The initial attempt [2] was to create a 'pure' object-oriented BE system using objects and classes for all but the simplest data types. The object-oriented design was refined using the class responsibility collaborators (CRC) [3] cards approach. The resulting design has the specific feature of separating the model database from the solution object and its sub-objects, and also enables different versions of the "Model_Builder" to be substituted, for example allowing the input to be interactive, file-based, or partially based upon graphical input data. The code for the forward BE system was completed in Microsoft Visual C++. The implementation of the system emphasised using container classes to represent all arrays, matrices vectors etc from existing publicly accessible code. This enabled a reasonably purist object-oriented approach to be taken to implementation, with arrays having built-in intelligence. But, experience of this initial attempt at the implementation showed that the execution of the program was exceedingly slow, and indeed was typically two or more orders of magnitude slower than the corresponding FORTRAN program. This was attributed to the use of container classes where non-intelligent arrays can be used instead, with only a little more care and programming effort.

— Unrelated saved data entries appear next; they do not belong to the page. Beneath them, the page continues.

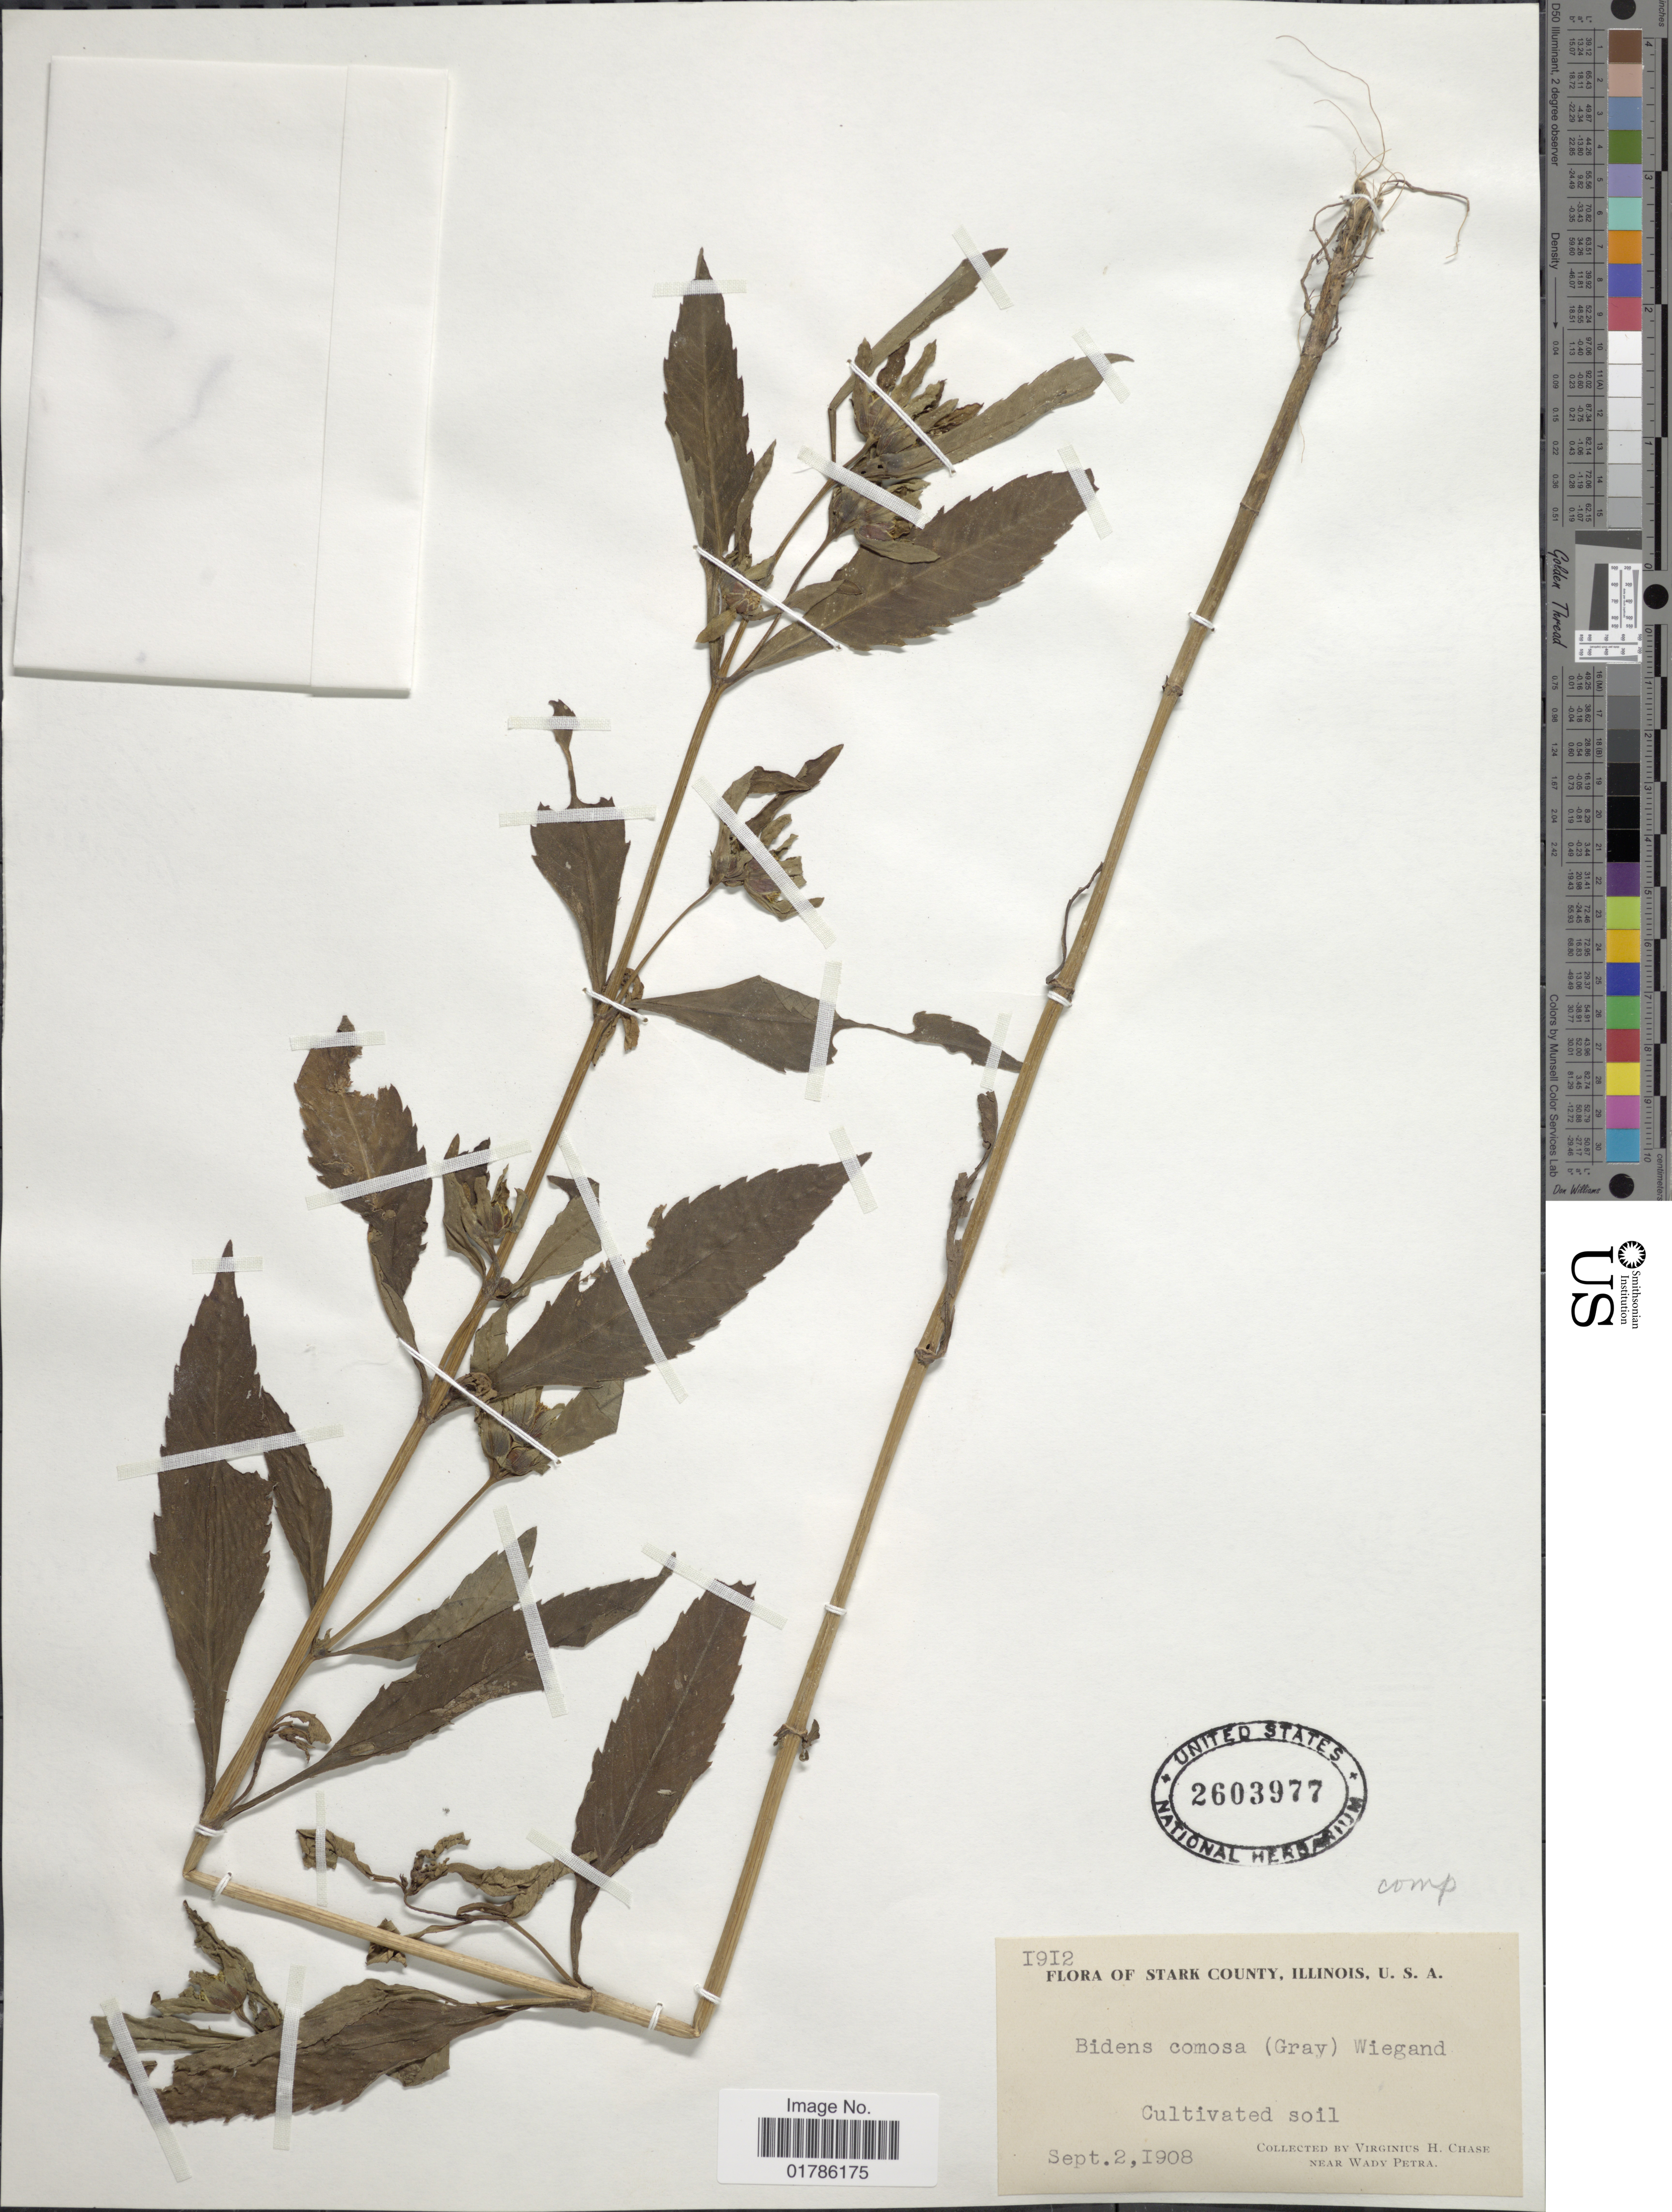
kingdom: Plantae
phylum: Tracheophyta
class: Magnoliopsida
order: Asterales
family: Asteraceae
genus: Bidens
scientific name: Bidens comosa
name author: (A. Gray) Wiegand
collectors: V. H. Chase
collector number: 1912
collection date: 1908-09-02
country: United States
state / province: Illinois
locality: Stark County, near Wady Petra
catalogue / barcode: US 2603977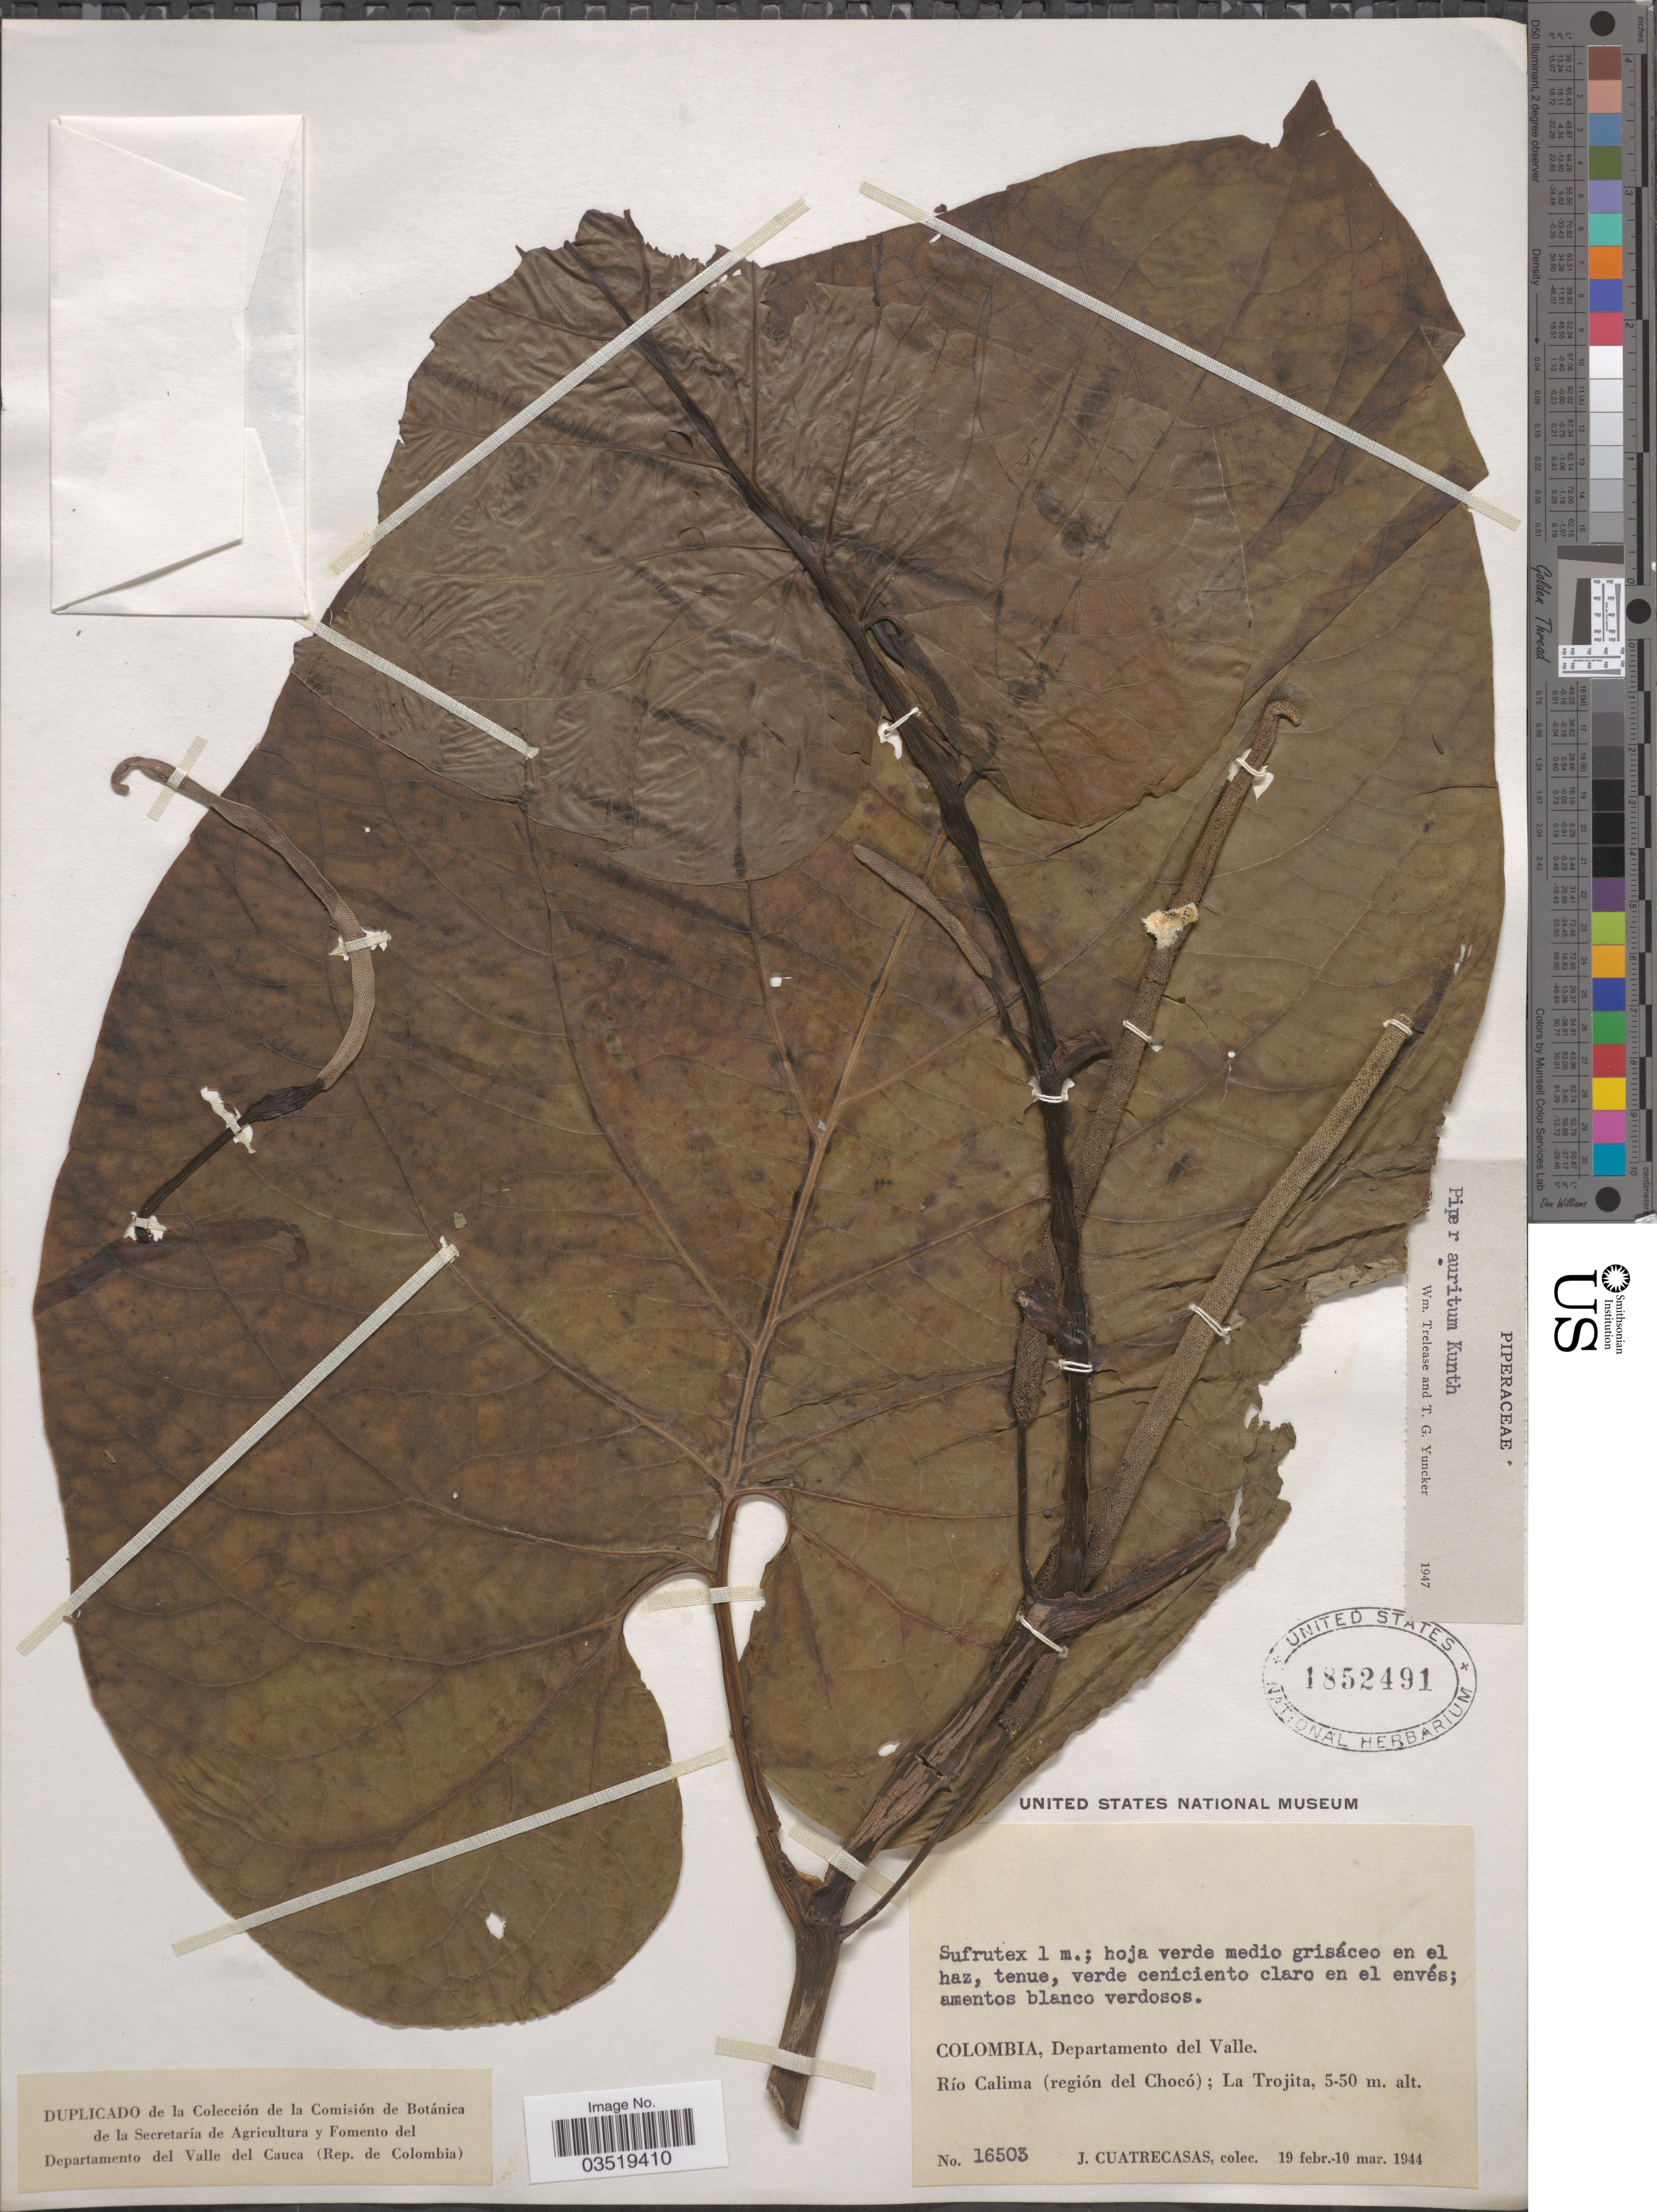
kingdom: Plantae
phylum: Tracheophyta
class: Magnoliopsida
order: Piperales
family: Piperaceae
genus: Piper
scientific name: Piper auritum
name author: Kunth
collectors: J. Cuatrecasas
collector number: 16503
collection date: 1944-02-19/1944-03-10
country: Colombia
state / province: Valle del Cauca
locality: Departamento del Valle. Río Calima (región del Chocó); La Trojita.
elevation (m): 5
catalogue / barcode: US 1852491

One of the key themes throughout this paper is to find the optimal point along the scale from purely procedural to thoroughly object-oriented implementation of engineering software. The present design deals with the OOP as the software development technique or tool. One of the hallmarks in this OOP design is that it is "just object-oriented enough, and not a bit more" [4].

The present design retains the overall framework as the previous approach, i.e. the CModel_Builder, CBemModel and CBemAnalysis super classes but gives up the use of container classes at the implementation. Instead, it focuses on the construction at the BE Model class and its members: Element class and Node class etc. representing real-world entities. The CBemModel class is located in the centre as the database of the BE analysis system. The Node class contains not only the nodal co-ordinates, but also the identities of its connected elements, the traction, displacement, Cartesian stresses and principal stresses etc. The Element class contains the element nodes, the indices of the two adjacent elements, the boundary condition type and values, the type of co-ordinates (global or local), tractions and displacements. In this way, a clear picture is given of each node and element. These describe the key features of a BE approach and can only be properly implemented using object-oriented programming technology. The neighbourhood information is very useful at the stage of forming the system matrices and recovering solutions.

The CBemAnalysis class is a BE analysis tool and houses the common numerical solvers as its member functions and the system equation matrices as its member data or attributes. The conventional (forward) BE analysis is encapsulated in a class derived from CBemAnalysis class and the inverse BE analysis is wrapped in a class derived from the forward BE class.

The OOP design of BE analysis classes and its inheritance hierarchy guarantees the maximum reusability when the software system is extended from the conventional BE analysis to include the inverse BE approach. The routines in the analysis portion of BEISYS are mostly kept as the member functions rather than being wrapped into their own object-oriented classes. This contributes not only the advantages of OOP technique but also more readable code and faster implementation CPU times even compared to the corresponding FORTRAN code.

References
1
A.A. Becker, The Boundary Element Method in Engineering. McGraw-Hill, London, 1992.
2
D. Chen, I.A. Jones, A.A. Becker, "Framework for object-oriented boundary element programming". Proc. Modern Practice in Stress and Vibration Analysis, edited by A.A. Becker, Nottingham, 75-86, 2000.
3
I. Sommerville, Software Engineering. 6th Edition, Pearson Education Limited, Harlow England, 2001.
4
C. Sphar, Learn Microfoft Visual C++ 6.0 Now. Microsoft press, Washington, 1999.